Damian Agwu, porte-parole du ministère nigérian des Affaires étrangères, cité par des médias internationaux, a qualifié ces allégations de « sans fondements », ajoutant que son pays « soutient la décision de l’électorat qui a porté Alassane Ouattara à la victoire ».

Le président nigérian en sa qualité de président en exercice de la Communauté économique des Etats de l’Afrique de l’ouest (Cedeao) s’est beaucoup engagé dans la résolution de la crise ivoirienne, et est présenté comme un de ceux qui exigent le départ de Gbagbo. .

En plus d’accuser le chef d’Etat nigérian, le président Gbagbo, avertit aussi « les Chefs d’Etats de la sous région qui se prêtent à ce jeu qu’il n’hésitera pas à user de son droit légitime de défense au cas où des atrocités seraient commises à l’encontre des Ivoiriens ».

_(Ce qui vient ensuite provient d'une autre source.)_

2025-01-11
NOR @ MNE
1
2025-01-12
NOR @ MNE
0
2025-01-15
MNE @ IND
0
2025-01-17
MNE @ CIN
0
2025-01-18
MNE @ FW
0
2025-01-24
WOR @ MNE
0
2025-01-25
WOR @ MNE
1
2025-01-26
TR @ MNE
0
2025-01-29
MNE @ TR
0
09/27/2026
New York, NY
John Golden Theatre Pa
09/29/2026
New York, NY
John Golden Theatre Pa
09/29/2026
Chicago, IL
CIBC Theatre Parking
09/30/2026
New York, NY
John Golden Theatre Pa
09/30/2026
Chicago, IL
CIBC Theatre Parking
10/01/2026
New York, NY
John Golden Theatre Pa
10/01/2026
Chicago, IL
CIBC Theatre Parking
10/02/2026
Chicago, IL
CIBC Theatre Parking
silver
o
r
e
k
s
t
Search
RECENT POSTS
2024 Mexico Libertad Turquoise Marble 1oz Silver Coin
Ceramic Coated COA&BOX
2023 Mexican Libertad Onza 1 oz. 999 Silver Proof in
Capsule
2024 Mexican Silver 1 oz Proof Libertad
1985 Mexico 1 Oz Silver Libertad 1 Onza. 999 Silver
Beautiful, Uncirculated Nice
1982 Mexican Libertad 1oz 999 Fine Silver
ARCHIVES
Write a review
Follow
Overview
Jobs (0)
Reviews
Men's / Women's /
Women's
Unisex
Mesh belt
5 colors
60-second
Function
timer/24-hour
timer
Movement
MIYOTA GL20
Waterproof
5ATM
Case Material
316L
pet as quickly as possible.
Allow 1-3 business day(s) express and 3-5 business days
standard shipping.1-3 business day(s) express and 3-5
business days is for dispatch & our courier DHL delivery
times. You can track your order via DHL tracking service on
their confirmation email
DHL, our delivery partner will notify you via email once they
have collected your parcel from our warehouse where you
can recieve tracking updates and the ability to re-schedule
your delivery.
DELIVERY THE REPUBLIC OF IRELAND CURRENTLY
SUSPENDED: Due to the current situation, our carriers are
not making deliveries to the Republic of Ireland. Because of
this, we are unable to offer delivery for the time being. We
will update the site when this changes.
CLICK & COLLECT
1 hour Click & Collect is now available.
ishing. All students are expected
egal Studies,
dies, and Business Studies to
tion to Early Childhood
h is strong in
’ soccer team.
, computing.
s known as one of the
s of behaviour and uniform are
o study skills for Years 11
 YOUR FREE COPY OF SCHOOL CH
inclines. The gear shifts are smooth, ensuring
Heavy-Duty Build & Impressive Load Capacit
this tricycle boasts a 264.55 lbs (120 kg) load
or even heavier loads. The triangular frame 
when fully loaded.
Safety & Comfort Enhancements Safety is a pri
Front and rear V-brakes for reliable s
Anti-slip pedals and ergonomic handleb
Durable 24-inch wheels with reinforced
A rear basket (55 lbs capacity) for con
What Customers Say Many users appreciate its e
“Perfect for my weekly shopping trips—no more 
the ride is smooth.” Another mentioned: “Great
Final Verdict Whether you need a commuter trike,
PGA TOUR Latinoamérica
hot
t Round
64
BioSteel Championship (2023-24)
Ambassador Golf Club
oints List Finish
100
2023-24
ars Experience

La Côte d’Ivoire, anciennement pays d’immigration accueille de fortes communautés émigrées, issues de tous les pays de la sous région.

La crise sociopolitique que vit actuellement le pays est consécutive au second tour de la présidentielle du 28 novembre qui a produit le spectacle inédit de deux présidents proclamés.

Sur le terrain, la violence s’est installée depuis plusieurs semaines à Abidjan, notamment à Abobo (commune d’Abidjan présentée comme pro- Ouattara) des dizaines de morts ont été recensés tandis que des affrontements sont signalés dans l’Ouest du pays entre les forces restées fidèles à Laurent Gbagbo et les soldats des forces nouvelles qui y contrôlent plusieurs localités.